CAPTURE: Carotid Stenting in the “Real World”

Summary

For patients at high risk of complications with standard surgical endarterectomy therapy, carotid stenting with distal embolic protection yields low event rates and low incidence of device failure, according to the results of CAPTURE (Carotid ACCULINK/ACCUNET Post Approval Trial to Uncover Rare Events).

  • clinical trials
  • interventional

For patients at high risk of complications with standard surgical endarterectomy therapy, carotid stenting with distal embolic protection yields low event rates and low incidence of device failure, according to the results of CAPTURE (Carotid ACCULINK/ACCUNET Post Approval Trial to Uncover Rare Events).

Carotid artery disease accounts for about 25% of the strokes reported in the US, stated CAPTURE investigator William Gray, MD, associate professor of clinical medicine at Columbia University Medical Center. CAPTURE is a post-market FDA-mandated registry of the Guidant RX Acculink Carotid Stent System with the RX Accunet Embolic Protection System. The purpose of which is to evaluate “real-world” use of the devices and to monitor malfunctions. The trial registry now includes 2500 patients enrolled at 188 centers treated by 240 physicians with moderate levels of experience. The primary endpoint is the composite of death, stroke or myocardial infarction (MI), at 30 days after stent placement Gray said.

The preliminary report of 1600 patients from CAPTURE presented at last year's Transcatheter Cardiovascular Therapeutics meeting suggested that carotid artery stenting improves outcomes in this high-risk population of patients with plaque build-up in the arteries supplying blood to the brain. In this earlier analysis, the primary combined endpoint occurred in 5.7% of patients.

“A nearly 3% reduction in primary combined endpoint compares favorably to the 8.3% event rate in the pivotal nonrandomized ARCHER (ACCULINK for Revascularization of Carotids in High-Risk Patients) trial leading to FDA approval for the Guidant device,” Gray stated. This difference was primarily due to lower rate of myocardial infarction in asymptomatic lower risk patients. In addition it compares favorably to the 14.5% event rate in high risk patients in the surgical trials. Asymptomatic patients appeared to benefit, with a combined 4.5% incident rate at 30 days and risk of stroke of 3.5%. Acceptable event rates for asymptomatic patients is under 3%. Risk for patients <80 years was 3.5%, a rate comparable to endarterectomy rates in low risk patients over the last decade. Risk for those 80 years was higher, but similar regardless of symptom status, Gray said. Patients with diabetes, smokers and females all had relatively low risk of stroke/death/MI. Low event rates were also in centers with low procedure volume.

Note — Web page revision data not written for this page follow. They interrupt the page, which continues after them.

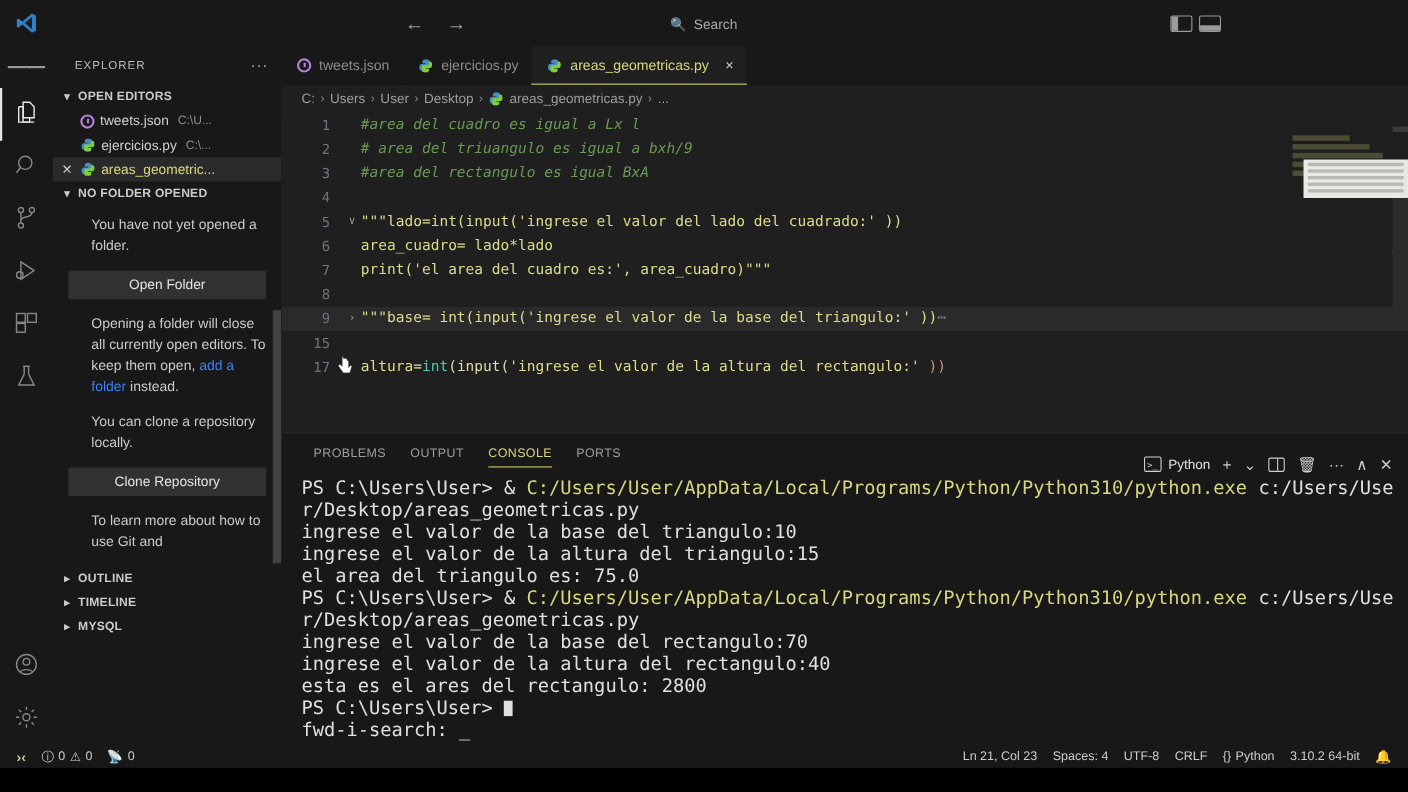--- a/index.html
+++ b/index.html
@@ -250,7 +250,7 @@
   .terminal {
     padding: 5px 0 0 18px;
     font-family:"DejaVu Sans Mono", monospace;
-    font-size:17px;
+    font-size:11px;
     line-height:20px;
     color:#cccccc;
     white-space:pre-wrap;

Device malfunctions were few (0.2%), and none occurred after the filter was modified halfway through CAPTURE. Gray noted that while asymptomatic high-risk patients are not covered for carotid stenting under CMS (The Center for Medicare & Medicaid Services) he anticipates reassessment by CMS based on these results.

“The transfer of carotid stenting technology from clinical trial sites to clinical practice sites appears to have been successful with the same, or even better, outcomes in the clinical setting,” Gray concluded.